Data items:

•••••

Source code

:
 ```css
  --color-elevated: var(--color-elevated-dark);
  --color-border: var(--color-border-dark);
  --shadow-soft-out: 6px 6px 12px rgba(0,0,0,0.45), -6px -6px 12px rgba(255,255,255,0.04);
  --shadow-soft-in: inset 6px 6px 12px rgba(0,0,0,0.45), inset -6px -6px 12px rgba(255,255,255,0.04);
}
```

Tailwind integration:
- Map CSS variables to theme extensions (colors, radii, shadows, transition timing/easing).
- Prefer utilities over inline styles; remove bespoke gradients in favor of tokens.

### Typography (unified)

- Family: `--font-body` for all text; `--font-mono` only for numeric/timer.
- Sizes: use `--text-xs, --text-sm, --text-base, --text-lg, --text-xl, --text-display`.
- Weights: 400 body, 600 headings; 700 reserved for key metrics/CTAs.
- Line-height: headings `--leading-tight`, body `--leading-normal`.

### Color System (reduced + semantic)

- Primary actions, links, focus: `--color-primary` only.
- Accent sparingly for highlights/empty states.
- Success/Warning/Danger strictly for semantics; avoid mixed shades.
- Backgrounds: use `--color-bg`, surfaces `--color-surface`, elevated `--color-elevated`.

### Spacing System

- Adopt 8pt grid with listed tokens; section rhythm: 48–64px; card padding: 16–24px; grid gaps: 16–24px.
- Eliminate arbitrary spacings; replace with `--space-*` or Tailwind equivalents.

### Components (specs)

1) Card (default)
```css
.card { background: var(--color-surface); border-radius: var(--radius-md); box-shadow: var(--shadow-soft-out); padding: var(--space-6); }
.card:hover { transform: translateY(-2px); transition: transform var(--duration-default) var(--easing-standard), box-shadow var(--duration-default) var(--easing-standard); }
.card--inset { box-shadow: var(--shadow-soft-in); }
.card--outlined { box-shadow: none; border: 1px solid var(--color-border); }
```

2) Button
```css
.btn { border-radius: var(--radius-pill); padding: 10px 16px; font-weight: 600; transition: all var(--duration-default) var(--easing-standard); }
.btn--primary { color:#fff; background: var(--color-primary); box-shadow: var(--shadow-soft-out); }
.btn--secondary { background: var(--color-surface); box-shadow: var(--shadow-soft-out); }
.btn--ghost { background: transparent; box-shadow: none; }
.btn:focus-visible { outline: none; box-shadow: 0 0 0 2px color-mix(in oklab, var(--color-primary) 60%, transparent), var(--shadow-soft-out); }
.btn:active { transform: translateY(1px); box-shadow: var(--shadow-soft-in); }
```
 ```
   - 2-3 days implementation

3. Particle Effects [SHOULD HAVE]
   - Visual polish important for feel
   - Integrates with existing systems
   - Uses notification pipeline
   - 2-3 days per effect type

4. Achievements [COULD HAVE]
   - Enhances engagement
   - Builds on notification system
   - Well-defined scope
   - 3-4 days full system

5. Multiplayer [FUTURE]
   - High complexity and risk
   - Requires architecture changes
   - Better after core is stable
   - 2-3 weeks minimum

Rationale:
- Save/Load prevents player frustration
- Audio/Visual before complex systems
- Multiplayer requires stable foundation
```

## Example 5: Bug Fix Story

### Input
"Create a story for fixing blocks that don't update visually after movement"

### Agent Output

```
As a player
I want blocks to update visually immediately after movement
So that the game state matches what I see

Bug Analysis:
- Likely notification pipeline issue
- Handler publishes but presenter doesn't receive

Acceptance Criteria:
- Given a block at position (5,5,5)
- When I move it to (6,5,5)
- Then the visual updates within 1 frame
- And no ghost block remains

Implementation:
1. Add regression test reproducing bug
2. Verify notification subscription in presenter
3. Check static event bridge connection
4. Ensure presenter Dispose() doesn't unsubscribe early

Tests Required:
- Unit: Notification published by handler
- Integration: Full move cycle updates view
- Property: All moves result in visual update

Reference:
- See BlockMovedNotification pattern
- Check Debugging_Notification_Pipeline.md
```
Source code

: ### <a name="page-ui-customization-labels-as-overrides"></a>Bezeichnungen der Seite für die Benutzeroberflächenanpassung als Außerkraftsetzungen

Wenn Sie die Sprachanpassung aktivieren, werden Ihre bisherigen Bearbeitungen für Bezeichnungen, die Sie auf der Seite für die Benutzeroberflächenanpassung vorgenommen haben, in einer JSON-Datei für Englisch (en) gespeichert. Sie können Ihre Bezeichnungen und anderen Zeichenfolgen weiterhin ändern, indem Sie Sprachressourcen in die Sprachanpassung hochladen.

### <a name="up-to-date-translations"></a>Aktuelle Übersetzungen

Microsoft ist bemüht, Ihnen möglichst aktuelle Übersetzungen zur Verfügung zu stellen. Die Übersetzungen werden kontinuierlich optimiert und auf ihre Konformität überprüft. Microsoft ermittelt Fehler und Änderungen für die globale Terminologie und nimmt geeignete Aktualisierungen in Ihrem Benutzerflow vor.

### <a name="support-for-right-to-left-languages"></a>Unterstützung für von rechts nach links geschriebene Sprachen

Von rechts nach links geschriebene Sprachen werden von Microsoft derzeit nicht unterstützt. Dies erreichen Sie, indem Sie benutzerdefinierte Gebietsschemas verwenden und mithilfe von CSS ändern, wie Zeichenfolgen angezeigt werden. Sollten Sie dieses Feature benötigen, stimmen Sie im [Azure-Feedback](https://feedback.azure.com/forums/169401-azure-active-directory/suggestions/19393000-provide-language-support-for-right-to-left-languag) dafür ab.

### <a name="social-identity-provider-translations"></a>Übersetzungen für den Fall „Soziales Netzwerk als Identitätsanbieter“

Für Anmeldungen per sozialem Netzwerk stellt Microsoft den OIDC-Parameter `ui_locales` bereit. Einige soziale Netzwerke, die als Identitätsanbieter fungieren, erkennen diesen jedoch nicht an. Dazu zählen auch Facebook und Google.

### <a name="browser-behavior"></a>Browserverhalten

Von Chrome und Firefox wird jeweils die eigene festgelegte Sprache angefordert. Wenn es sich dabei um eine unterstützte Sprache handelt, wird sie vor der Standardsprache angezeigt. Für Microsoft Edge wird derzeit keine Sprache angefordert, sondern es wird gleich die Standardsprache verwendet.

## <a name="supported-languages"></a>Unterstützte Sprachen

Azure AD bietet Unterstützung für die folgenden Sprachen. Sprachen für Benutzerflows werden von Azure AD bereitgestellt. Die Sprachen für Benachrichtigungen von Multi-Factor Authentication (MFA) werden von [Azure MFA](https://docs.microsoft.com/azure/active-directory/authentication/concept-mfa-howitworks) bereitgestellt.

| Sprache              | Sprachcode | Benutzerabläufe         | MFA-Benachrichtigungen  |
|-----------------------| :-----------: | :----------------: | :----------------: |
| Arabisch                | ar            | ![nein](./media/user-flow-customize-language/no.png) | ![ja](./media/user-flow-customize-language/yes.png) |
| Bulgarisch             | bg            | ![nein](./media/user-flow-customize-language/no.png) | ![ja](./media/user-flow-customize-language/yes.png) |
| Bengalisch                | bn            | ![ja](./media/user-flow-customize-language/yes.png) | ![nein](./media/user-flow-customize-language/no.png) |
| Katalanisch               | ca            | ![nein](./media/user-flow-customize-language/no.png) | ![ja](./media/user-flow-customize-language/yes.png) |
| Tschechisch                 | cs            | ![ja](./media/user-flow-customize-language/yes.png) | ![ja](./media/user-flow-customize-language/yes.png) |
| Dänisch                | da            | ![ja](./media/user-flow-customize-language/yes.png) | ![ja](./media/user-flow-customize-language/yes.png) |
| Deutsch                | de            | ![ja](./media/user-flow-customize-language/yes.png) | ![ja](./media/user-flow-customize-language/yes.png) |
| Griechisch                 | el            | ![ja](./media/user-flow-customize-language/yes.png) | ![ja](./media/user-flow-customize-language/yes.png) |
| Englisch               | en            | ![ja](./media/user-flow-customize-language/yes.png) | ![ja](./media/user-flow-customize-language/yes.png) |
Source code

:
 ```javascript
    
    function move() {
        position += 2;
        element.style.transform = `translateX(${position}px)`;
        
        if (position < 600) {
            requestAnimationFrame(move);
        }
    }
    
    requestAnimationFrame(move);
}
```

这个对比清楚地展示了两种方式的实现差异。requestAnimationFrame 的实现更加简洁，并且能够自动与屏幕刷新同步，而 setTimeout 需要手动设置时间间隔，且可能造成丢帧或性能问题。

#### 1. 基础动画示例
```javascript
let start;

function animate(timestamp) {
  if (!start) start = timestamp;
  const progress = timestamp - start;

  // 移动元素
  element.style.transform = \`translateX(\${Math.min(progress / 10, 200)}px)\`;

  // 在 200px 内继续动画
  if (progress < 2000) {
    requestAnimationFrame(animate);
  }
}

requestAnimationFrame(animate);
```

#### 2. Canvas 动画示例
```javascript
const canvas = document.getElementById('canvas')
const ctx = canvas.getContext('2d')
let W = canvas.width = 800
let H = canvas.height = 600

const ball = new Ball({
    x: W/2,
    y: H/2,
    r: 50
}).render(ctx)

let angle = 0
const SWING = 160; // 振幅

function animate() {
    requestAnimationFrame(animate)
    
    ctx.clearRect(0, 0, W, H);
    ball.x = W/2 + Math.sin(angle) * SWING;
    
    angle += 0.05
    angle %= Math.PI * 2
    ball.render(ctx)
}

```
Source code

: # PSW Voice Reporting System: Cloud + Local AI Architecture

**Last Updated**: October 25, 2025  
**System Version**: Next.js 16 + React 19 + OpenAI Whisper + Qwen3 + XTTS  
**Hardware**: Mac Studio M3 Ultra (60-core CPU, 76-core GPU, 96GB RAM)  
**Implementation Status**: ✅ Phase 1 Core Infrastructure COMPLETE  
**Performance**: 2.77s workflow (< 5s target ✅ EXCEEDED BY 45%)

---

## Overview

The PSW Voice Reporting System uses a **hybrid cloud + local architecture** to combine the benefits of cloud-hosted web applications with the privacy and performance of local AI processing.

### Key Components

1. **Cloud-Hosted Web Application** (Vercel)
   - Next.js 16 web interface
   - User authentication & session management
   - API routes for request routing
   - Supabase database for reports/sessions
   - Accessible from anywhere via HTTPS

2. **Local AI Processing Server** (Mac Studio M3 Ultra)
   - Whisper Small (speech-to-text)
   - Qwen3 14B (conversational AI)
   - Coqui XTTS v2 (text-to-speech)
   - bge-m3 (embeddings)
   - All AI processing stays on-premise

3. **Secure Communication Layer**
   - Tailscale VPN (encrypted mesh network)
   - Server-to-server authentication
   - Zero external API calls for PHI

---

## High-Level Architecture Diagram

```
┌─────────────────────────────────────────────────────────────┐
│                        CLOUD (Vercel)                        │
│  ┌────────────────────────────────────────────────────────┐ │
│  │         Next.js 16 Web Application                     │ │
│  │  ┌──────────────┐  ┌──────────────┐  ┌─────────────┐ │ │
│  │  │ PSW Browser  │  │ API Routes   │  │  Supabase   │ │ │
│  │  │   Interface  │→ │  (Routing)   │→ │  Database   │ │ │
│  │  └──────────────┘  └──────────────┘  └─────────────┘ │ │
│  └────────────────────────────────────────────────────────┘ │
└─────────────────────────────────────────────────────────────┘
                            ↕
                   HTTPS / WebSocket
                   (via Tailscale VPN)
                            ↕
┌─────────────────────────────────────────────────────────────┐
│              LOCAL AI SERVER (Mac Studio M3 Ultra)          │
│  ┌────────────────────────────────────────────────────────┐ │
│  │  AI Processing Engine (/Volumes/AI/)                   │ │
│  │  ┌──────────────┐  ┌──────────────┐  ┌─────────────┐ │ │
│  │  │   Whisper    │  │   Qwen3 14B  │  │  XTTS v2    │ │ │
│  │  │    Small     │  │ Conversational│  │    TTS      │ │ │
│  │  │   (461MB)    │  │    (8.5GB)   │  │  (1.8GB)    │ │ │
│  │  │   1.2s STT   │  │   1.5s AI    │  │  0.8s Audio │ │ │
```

•••••

[What the exercise asks]:
Work out how many lines of the records contain "that", and reply with the number alone.

[Output below]:
2